This topic has been addressed extensively elsewhere including here. The growth in the remote workforce has tested the resources and infrastructure to support it. Before the pandemic, it was estimated that around 4 in 10 workers in the U.S. who could work from home did so at least part-time. It’s now estimated that by the end of March, 66% of the workforce that could work remotely, did so – fulltime! Some of the problems and solutions arising from this growth in the remote workforce include:
Secure and sufficient internet access:
Remote access to the tools and support they need:
Some critical initiatives and customer support activities will proceed. Maintaining some baseline of worker productivity might be required by inflexible SLA commitments or other demands. Managing a remote workforce can be challenging:
Are sufficient reporting procedures in place to track productivity? Are there plans in place to recalibrate priorities and re-direct workers to critical activities if necessary?
Do workers have the knowledge and tools for collaboration?
If a large segment of the workforce should sicken at the same time and rising absenteeism becomes unavoidable, are staff augmentation services available?
If there is the need for establishing or continuing in-person worker training is it possible to move that training online? Will using an outside training vendor be required?
If individuals with key institutional knowledge get sick, is there someone who has been cross-trained to handle their duties until they return? Are important processes documented?
Are any of your partners/suppliers critical to your ongoing operations? If so, do you know their continuity plans so you have other options if they can no longer fulfill their commitments.
In general, hiring has taken a hit although some types of organizations have seen a spike in demand for their products and services and they continue to hire new workers. There are thousands of open jobs for online retailers and groceries and some job openings for professionals in such industry segments as on-line learning, remote meeting and communications, and IT infrastructure/networking also exist. Filling such positions in this environment highlights certain challenges:
In-person interviewing has been replaced by online interviews. Online interviewing platforms vary in functionality and features. There are a number of options so select the one that best fits your needs and take the time to understand the nuances of conducting online job interviews compared to in-person interviewing.
New employees still need to be onboarded. Firms that have not used remote onboarding before should review all of the forms and procedures to insure they can be made available remotely. Focus on communicating expectations to new hires and make sure they know whom to contact with their questions and concerns. A list of experts and their field of expertise could be a useful tool for new employees. Early online introductions of co-workers help make new employees feel part of the team.
External communications with customers and suppliers is critical – and beyond the scope of this piece (again, an internet search can provide much useful information). Communications with your remote workforce requires diligence and continuity. Here are some thoughts on creating and maintaining ongoing, two-way communication with that group.
A communications tree of some sort can be useful in a situation such as this. It can illustrate who is to communicate with each segment of the workforce, the subject matter they’ll be responsible for, and the frequency of communicating. This will help make sure that the right message gets to the appropriate people at the right time. Identify who will serve as the main point person for each type of communications and their backup in case they get ill and cannot work.

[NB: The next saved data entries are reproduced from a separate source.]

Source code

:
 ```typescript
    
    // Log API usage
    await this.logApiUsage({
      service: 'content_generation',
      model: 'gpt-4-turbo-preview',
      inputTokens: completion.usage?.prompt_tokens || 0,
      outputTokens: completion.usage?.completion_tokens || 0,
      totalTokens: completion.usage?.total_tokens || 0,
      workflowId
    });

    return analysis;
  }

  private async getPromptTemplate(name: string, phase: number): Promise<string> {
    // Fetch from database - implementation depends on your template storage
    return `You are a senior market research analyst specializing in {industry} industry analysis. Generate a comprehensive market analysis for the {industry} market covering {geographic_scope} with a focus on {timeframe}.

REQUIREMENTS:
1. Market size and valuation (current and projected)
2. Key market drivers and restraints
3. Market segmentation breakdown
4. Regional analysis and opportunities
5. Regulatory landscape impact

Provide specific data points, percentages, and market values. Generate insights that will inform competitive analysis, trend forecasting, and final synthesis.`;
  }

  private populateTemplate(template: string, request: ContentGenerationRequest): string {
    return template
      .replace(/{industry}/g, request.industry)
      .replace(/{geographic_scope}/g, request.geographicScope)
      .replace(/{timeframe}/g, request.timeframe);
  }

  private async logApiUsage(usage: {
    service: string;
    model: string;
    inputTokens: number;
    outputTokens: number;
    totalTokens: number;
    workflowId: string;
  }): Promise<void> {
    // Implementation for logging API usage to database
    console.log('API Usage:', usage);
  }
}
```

It’s better to over-communicate. Keep employees informed about the status of business operations, health insurance benefits available and other employee assistance programs, and new company policies resulting from the pandemic. Don’t let rumors displace facts and become distractions.
Make sure remote workers are immediately informed of any changes in technology that affects them and any details they need to know about accessing or using the technology. This might take repeated messages.
Consider putting together a summary of important communications and the date these messages were distributed. If a segment of the workforce becomes ill and is unable to work for some time upon their return they will need updating on the important information they missed.
Credibility is critical and if lost it’s difficult to regain. Make sure that all communications are vetted and reliable. Think about circulating fact sheets and updates that offer insight into current business issues that can counter misinformation.
Regularly solicit and analyze feedback from the workforce. Determine whether changes are necessary in response to their input.
Changing course when something isn’t working as well as intended is the norm during times of uncertainty. Business continuity requires adaptation – sometimes on the fly. We’ll continue to offer our thoughts and insights we acquire as we move forward and we’re interested in hearing from you on ideas and tactics related to any of the topics we’ve addressed here. Hopefully, it won’t be too long until we’re looking in the rear view mirror at these tough times.